Der ukrainische Präsident Wolodymyr Selenskyj erklärte am Montag (16.02.2026), er wolle keine „Fehler wiederholen“ und Teile des ukrainischen Territoriums an Russland abtreten. Er versicherte, dass man die Ambitionen des russischen Präsidenten Wladimir Putin nicht mit „Küsschen und Blumen“ aufhalten könne, und warnte, dass der Weg, um die Aggression zu stoppen, darin bestehe, „vollständige Sanktionen“ gegen den Kreml zu verhängen.
In einer Botschaft in den sozialen Netzwerken am Vorabend einer neuen Verhandlungsrunde mit den Vereinigten Staaten und Russland, diesmal in Genf, wo territoriale Fragen auf der Tagesordnung stehen, erinnerte der ukrainische Präsident daran, dass in der Vergangenheit „viele Fehler“ gegenüber Russland begangen worden seien, und erklärte, er wolle „nicht der Präsident sein, der die Fehler seiner Vorgänger oder anderer Personen wiederholt“. „Ich spreche nicht nur von der Ukraine.
„Ich spreche von den Führern verschiedener Länder, die es einem Aggressor wie Russland erlaubt haben, in ihr Territorium einzudringen”, sagte er.
In Bezug auf die Invasion der Krim oder eines Teils der Ostukraine im Jahr 2014, aber auch auf andere Krisen wie die in Georgien im Jahr 2008, bekräftigte Selenskyj den „großen Fehler”, „dem Aggressor zu erlauben, etwas zu behalten”.
„Das war von Anfang an ein großer Fehler, beginnend im Jahr 2014. Und sogar noch früher, während des Angriffs und der Besetzung von Teilen Georgiens. Und noch früher, als Tschetschenien besetzt wurde, mit totaler Zerstörung und einer Million Opfern, darunter Tote und Verwundete“, erklärte er.
Angesichts dieser Umstände wies er darauf hin, dass „man Putin nicht mit Küssen und Blumen aufhalten kann“, in Anspielung auf eine beschwichtigende Haltung gegenüber Moskau. „Ich habe das nie getan und halte es daher nicht für den richtigen Weg. Mein Rat an alle: Macht das nicht mit Putin“, betonte er.
Aus all diesen Gründen hat der ukrainische Präsident vor dem Treffen in Genf, bei dem möglicherweise die Abtretung von Gebieten oder zumindest das Einfrieren der Frontlinien diskutiert werden soll, betont, dass diese Abtretungen der erste Schritt für Russland seien, um anschließend seine Armee wieder aufzubauen und sein Potenzial für neue Angriffe zu erhöhen.
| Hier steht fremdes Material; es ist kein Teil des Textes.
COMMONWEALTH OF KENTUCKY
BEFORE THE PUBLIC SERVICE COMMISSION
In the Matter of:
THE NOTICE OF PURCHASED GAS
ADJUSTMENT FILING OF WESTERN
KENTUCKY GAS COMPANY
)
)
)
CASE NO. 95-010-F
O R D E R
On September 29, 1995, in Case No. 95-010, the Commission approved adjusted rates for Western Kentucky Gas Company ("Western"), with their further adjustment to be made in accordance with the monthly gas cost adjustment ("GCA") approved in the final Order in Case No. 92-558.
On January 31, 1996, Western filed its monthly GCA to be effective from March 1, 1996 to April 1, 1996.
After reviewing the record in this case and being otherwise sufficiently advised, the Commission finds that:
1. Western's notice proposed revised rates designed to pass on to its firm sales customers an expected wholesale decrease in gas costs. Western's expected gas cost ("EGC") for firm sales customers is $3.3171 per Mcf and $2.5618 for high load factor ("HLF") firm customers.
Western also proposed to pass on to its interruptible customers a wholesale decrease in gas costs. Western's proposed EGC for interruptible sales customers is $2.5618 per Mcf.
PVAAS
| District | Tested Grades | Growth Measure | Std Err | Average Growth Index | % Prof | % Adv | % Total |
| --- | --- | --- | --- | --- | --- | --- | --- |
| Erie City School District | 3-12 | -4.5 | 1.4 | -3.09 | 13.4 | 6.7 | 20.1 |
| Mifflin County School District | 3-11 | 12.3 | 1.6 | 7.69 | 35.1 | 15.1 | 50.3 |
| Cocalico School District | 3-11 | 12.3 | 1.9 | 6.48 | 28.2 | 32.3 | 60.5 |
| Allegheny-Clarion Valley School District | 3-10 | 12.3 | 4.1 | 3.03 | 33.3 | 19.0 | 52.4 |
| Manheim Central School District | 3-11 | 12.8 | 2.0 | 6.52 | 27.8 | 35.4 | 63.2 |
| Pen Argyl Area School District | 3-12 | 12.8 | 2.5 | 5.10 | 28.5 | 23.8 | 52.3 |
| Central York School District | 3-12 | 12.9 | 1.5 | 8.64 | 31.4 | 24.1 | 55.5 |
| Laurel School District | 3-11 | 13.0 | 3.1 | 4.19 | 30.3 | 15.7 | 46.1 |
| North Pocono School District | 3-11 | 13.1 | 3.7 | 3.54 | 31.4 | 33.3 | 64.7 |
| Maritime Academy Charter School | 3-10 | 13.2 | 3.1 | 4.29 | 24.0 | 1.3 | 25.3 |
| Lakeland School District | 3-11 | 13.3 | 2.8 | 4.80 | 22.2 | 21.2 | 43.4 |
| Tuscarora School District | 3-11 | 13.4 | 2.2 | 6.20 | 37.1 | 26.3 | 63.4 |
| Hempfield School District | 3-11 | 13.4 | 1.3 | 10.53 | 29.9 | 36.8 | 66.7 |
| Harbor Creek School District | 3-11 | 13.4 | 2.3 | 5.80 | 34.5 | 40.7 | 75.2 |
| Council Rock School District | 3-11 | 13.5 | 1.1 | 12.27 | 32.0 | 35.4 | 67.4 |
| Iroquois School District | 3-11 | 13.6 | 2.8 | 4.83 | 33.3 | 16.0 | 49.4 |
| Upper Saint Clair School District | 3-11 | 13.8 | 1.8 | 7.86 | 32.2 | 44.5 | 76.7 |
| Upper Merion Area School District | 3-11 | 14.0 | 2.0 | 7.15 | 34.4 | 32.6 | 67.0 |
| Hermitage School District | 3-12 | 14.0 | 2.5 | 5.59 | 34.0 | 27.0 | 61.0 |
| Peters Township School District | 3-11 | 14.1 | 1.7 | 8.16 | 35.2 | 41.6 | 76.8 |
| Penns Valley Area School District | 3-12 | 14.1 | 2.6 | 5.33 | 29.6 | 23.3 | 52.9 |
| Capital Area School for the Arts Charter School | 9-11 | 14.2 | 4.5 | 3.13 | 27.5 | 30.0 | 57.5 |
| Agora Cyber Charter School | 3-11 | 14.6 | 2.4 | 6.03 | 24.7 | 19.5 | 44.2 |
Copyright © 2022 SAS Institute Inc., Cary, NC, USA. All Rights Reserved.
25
Der ukrainische Staatschef besteht darauf, dass jede Vereinbarung über territoriale Fragen zwischen den Staatschefs ausgehandelt werden muss. Der Vorschlag Washingtons sieht als Kompromisslösung die Einrichtung einer Freihandelszone in dem umstrittenen Gebiet vor, in der frei gehandelt werden kann, wobei Kiew jedoch darauf besteht, die Souveränität über dieses Gebiet zu behalten. Die Ukraine setzt ihrerseits auf eine Einfrierung der Konfliktlinien, während Russland die Kontrolle über den gesamten Donbass anstrebt, einschließlich der Gebiete, die es im Rahmen seiner im Februar 2022 begonnenen Invasion noch nicht besetzt hat.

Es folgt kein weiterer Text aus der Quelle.